Tootsie has been learning new behaviors.  One behavior that we’ve been working on is “chin.” Tootsie targets her chin to the ground while she is in the down position.

I involve Tootsie as an active participant in the learning process.  She is responsible for trying to figure out the desired behavior, and I am responsible for guiding her towards success.

After just a few sessions, she has figured out “chin;” she confidently targets her chin to the floor when we engage in a training interaction.  Now it’s time to teach her to wait for the appropriate verbal cue.

If I had lured the behavior, this task would be easier.  I could say my verbal cue, then immediately follow with my lure.  I would repeat this until Tootsie understood the connection.  But I don’t have a lure for this behavior.

Instead, I do this:

(You may have to turn up your volume to hear everything.)

00:05 – I reinforce for getting in the (down) position that is required to do the behavior

00:10 – I reinforce for offering “chin.”

00:15 – I reinforce for offering “chin.”

00:19 – I reinforce for offering “chin.”

00:23 – Tootsie offers chin, but I do not click.  Instead, I softly say “okay” to release her.

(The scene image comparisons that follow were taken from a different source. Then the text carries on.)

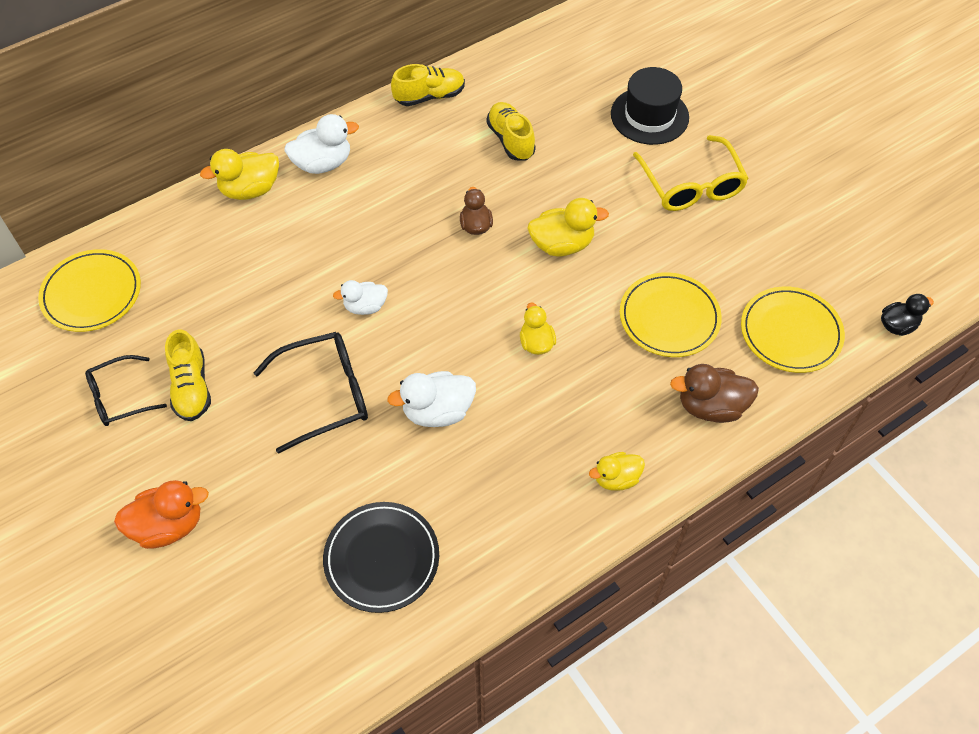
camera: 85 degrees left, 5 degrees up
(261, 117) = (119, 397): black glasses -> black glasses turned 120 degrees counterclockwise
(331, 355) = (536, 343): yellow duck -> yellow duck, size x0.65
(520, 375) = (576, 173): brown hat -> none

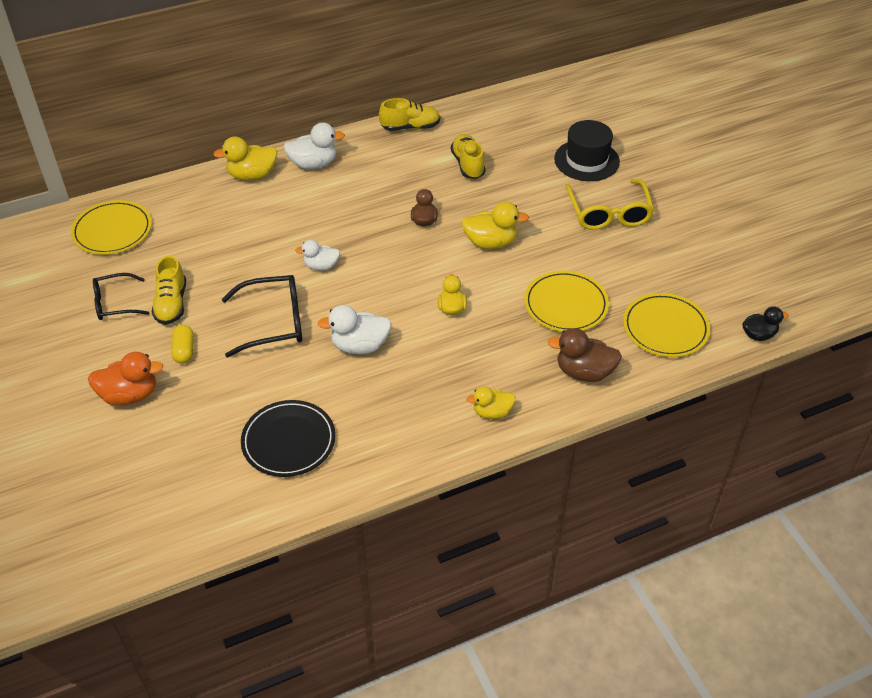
camera: 10 degrees right, 10 degrees down
(223, 451) = (184, 350): none -> yellow capsule

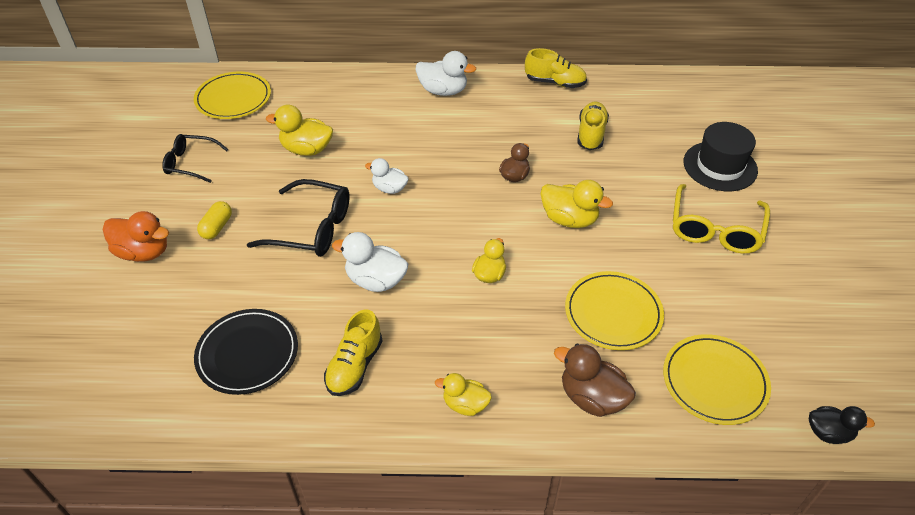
camera: 25 degrees right, 0 degrees up
(171, 304) = (236, 180): yellow shoe -> yellow shoe (354, 366)
(252, 175) = (382, 85): yellow duck -> yellow duck (306, 149)

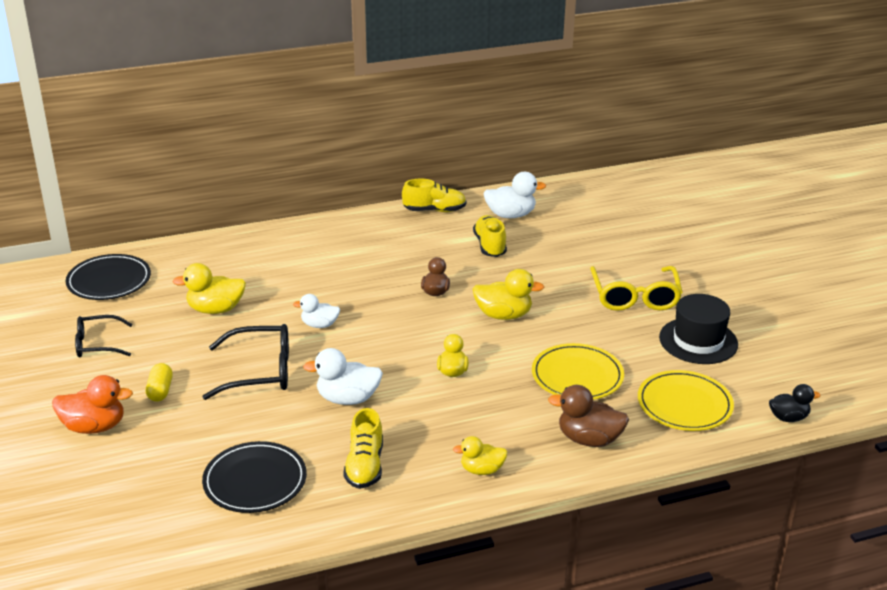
camera: 20 degrees left, 15 degrees down
(233, 99) = (109, 281): yellow plate -> black plate
(443, 91) = (328, 236): white duck -> white duck (510, 215)
(720, 166) = (617, 249): black hat -> black hat (698, 341)

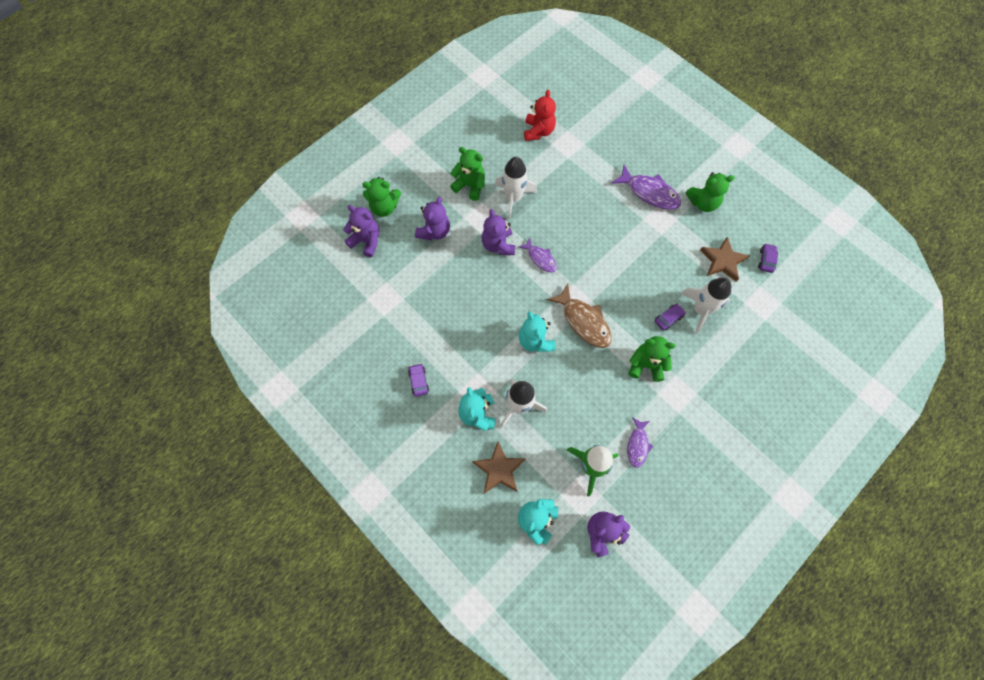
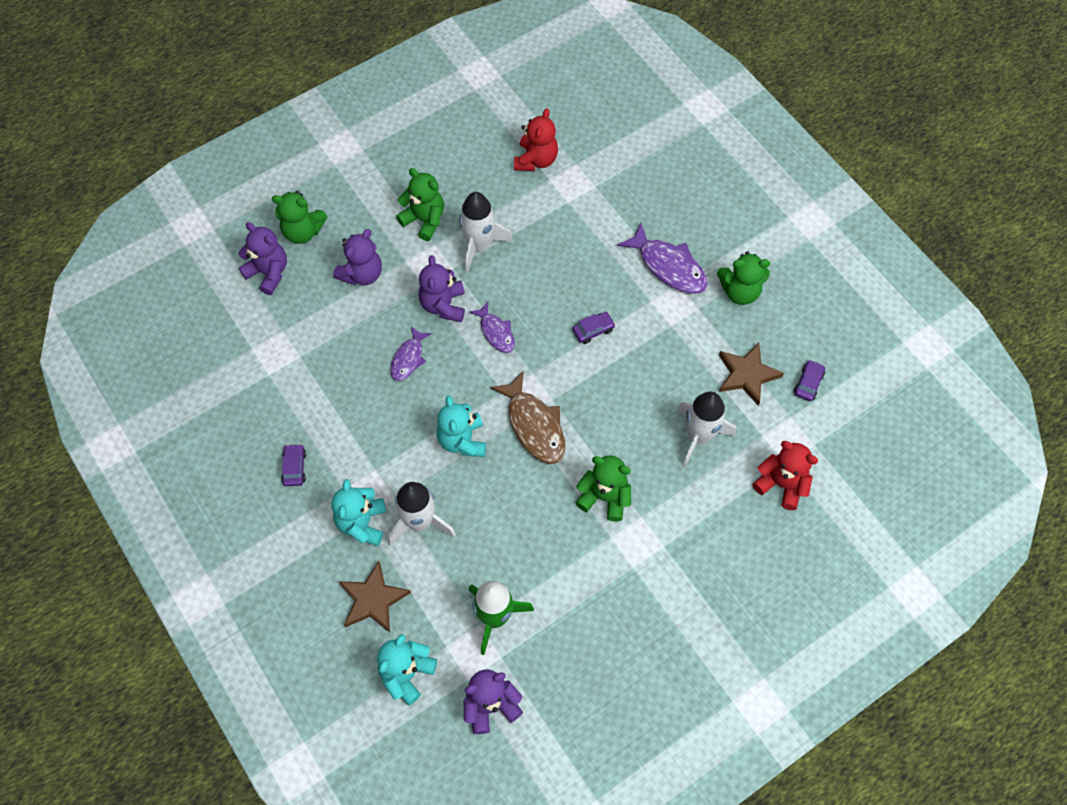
camera: 10 degrees right, 5 degrees down
(637, 445) = (566, 600): purple fish -> purple fish (408, 358)
(668, 318) = (651, 440): purple car -> purple car (593, 330)
(766, 335) = (781, 484): none -> red teddy bear

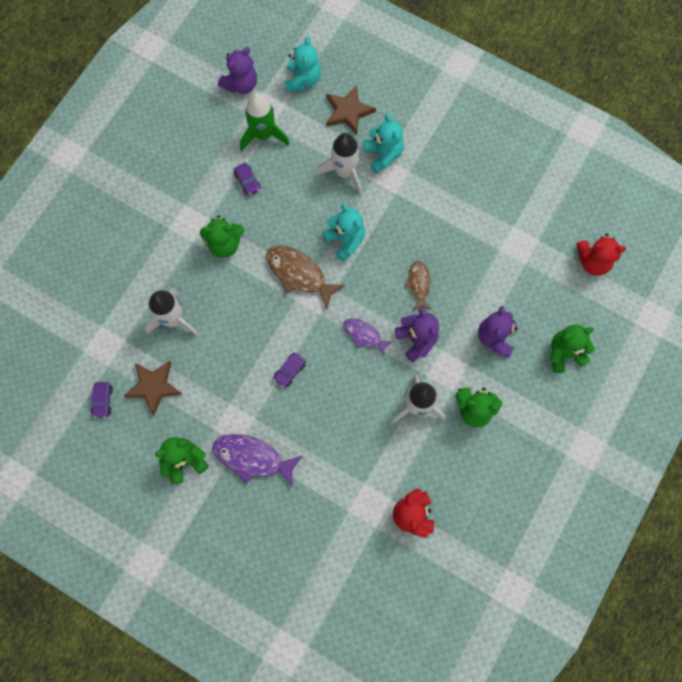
camera: 155 degrees right, 10 degrees up
(268, 273) = (567, 305): purple teddy bear -> none
(294, 467) = (451, 170): purple car -> purple car (247, 181)
(408, 358) = (419, 284): purple fish -> brown fish
(781, 484) = (99, 309): red teddy bear -> red teddy bear (593, 261)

When she raises her head, I say “chin.” She does the behavior, I reinforce.

00:30 – Same as 00:23

00:38 – I verbally praise her for keeping her head up. I say “chin.” She does the behavior, I reinforce.

00:44 – Tootsie keeps her head up. I say “chin.” She does the behavior, I reinforce.

00:49 – Tootsie offers chin, but I do not click.  Instead, I softly say “okay” to release her. When she raises her head, I say “chin.” She does the behavior, I reinforce.

1:00 – Tootsie keeps her head up. I say “chin.” She does the behavior, I reinforce.

1:06 – I verbally praise her for keeping her head up. I say “chin.” She does the behavior, I reinforce.

Some notes about this training session:

1. I begin the training session with a few reps of her offering the behavior; I want her to know what behavior we are working on.

2. Tootsie already knows that verbal praise, especially “good,” means that I like what she is doing and to keep doing it.  This encourages her to keep her head upright until she hears the cue.

3. Tootsie already knows that “okay” is a release from the behavior she just offered.

4. Tootsie does not know what “chin” means, and she has never heard it before in a training context.  But, Tootsie has played this game enough with other behaviors to know that when she hears a novel word it is likely to be the green light for the behavior she wants to offer.

5. This is just the start.  After a few sessions of this, I will work on her ability to discriminate “chin” from other verbal cues.  I may do something like ask her to “down” and then ask her to either “chin” or do a well known behavior like “sit.” She will have to really listen to be successful.